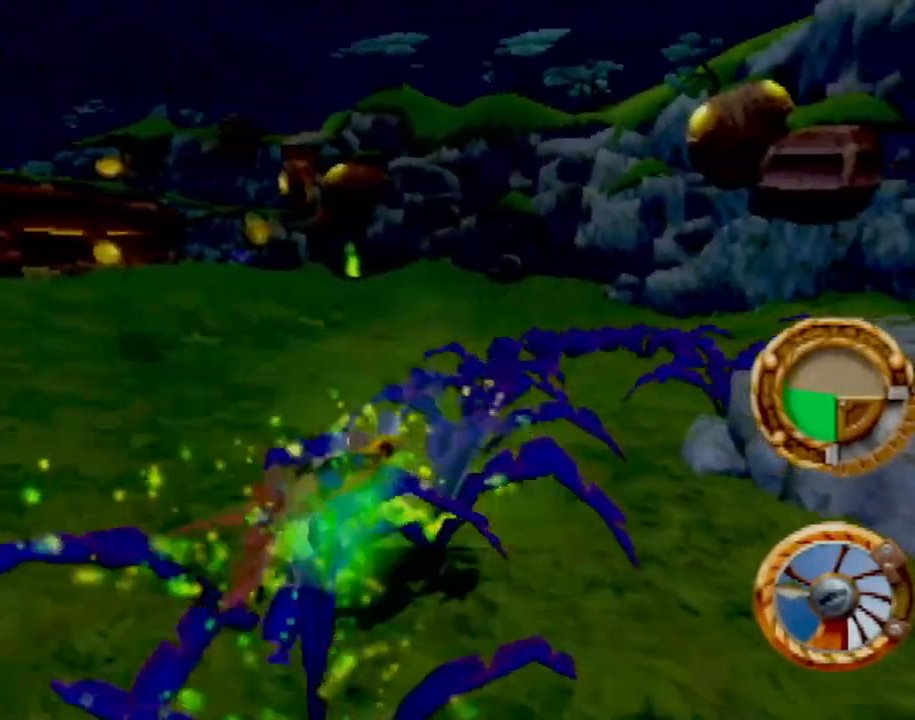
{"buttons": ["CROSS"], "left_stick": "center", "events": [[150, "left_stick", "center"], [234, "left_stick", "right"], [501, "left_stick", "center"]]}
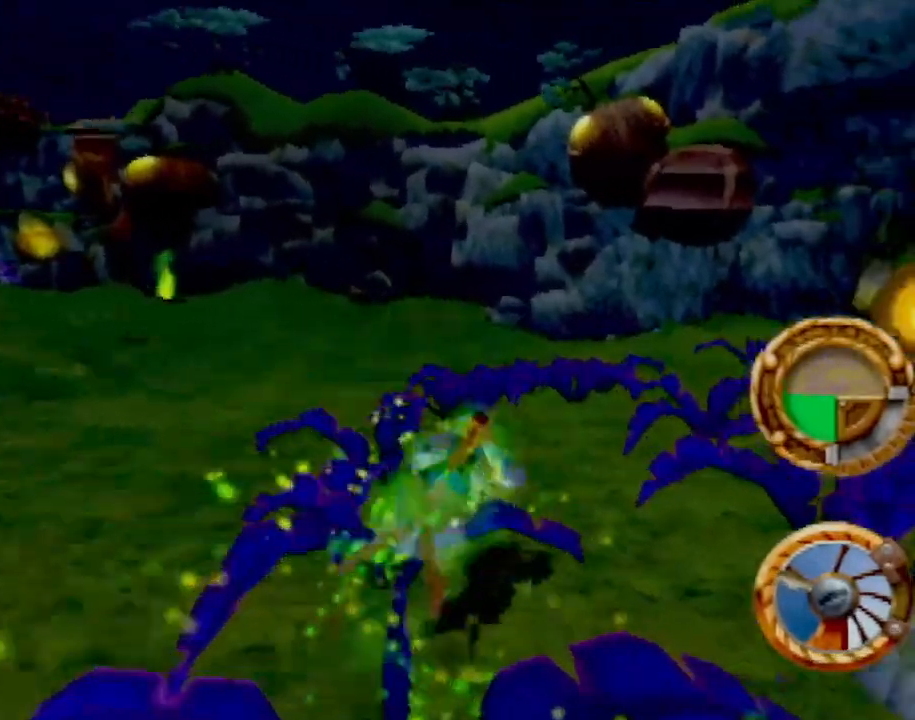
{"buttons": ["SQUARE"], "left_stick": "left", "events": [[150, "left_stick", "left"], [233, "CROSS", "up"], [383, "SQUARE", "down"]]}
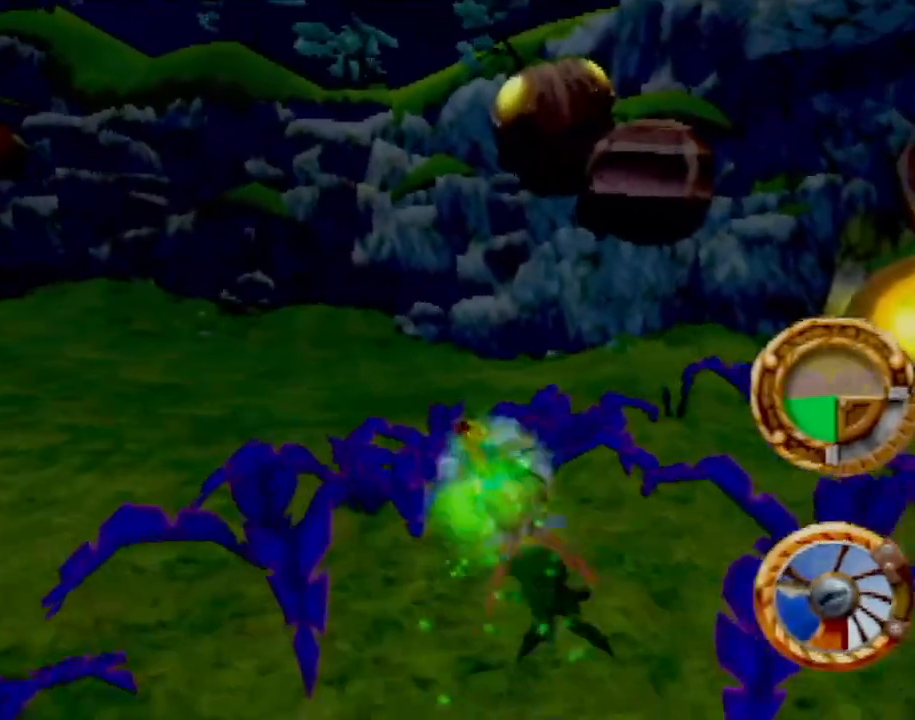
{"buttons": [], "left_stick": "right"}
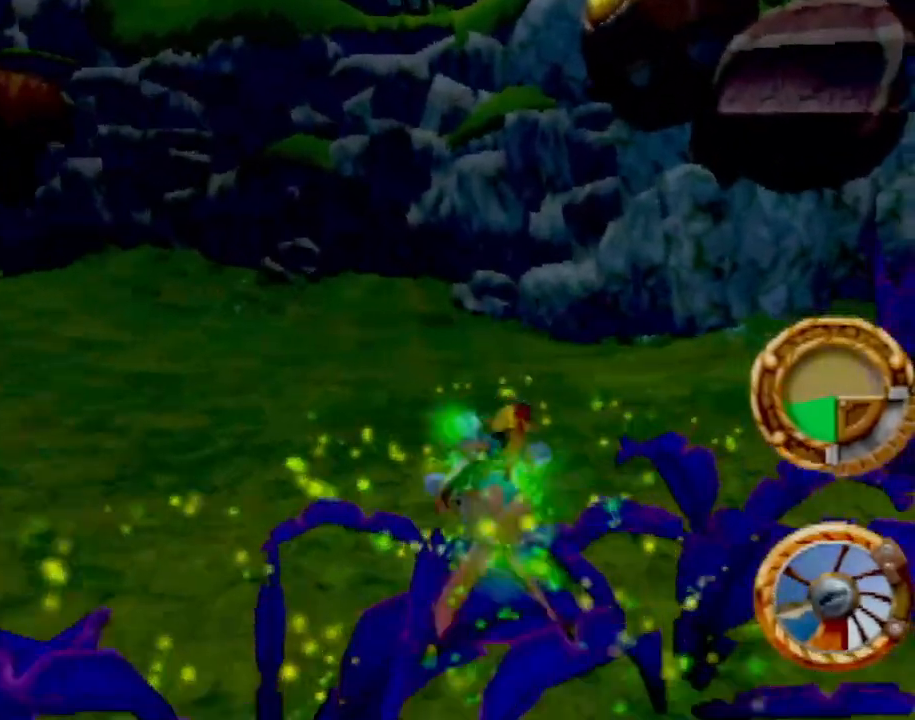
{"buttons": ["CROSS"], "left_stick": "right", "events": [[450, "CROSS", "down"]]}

+++

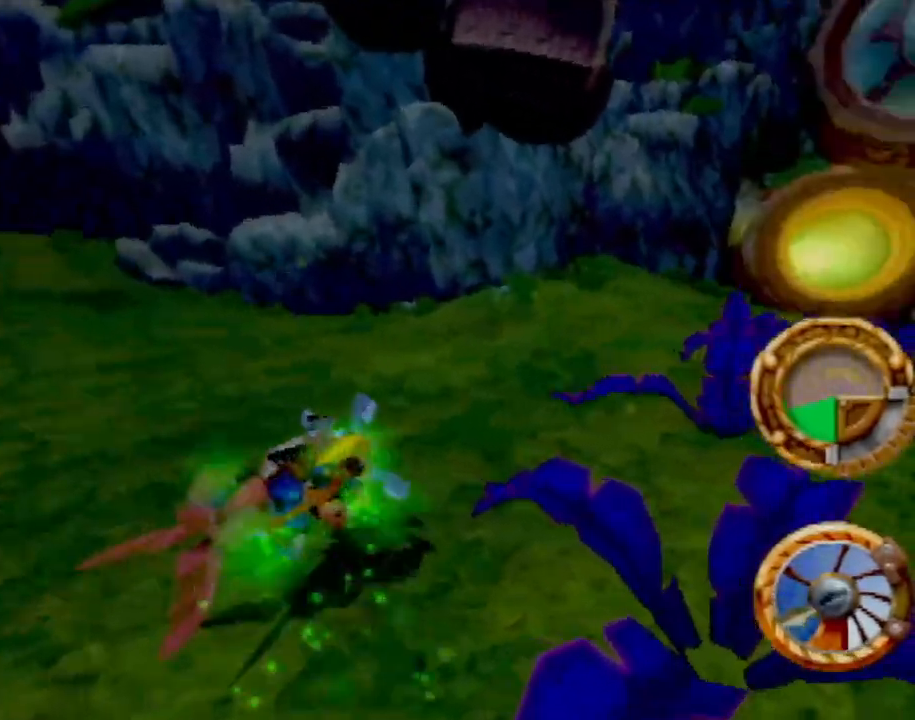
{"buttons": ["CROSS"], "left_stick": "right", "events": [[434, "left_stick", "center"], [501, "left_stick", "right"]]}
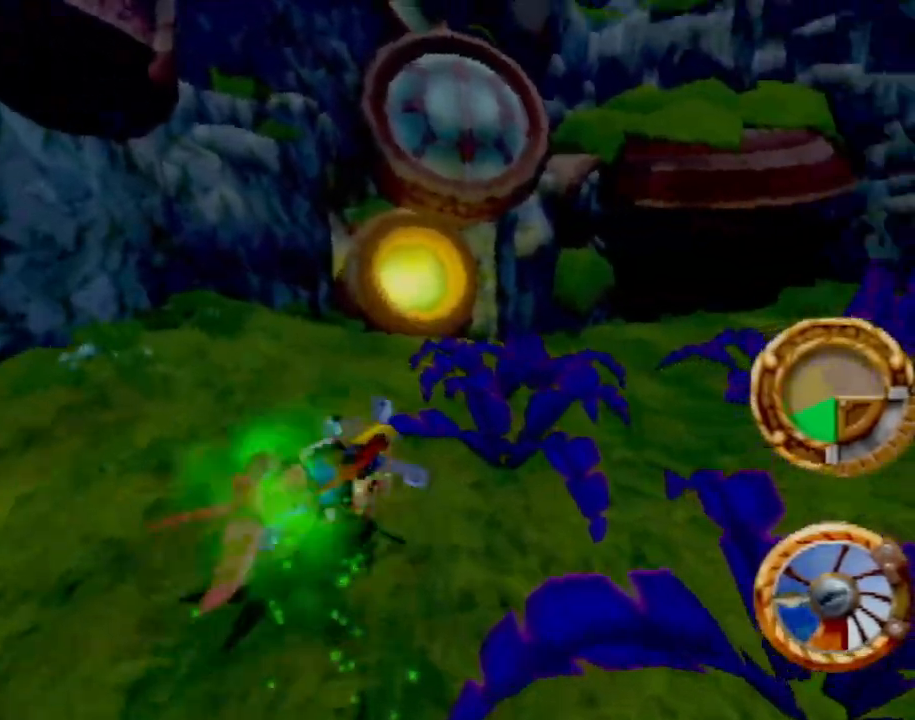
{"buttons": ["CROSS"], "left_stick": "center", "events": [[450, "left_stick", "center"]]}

+++

### EXERCISE DIRECTIONS
Scan the entries above for the string "down" and copy each line containing it.

### TASK OUTPUT
{"buttons": ["SQUARE"], "left_stick": "left", "events": [[150, "left_stick", "left"], [233, "CROSS", "up"], [383, "SQUARE", "down"]]}
{"buttons": ["CROSS"], "left_stick": "right", "events": [[450, "CROSS", "down"]]}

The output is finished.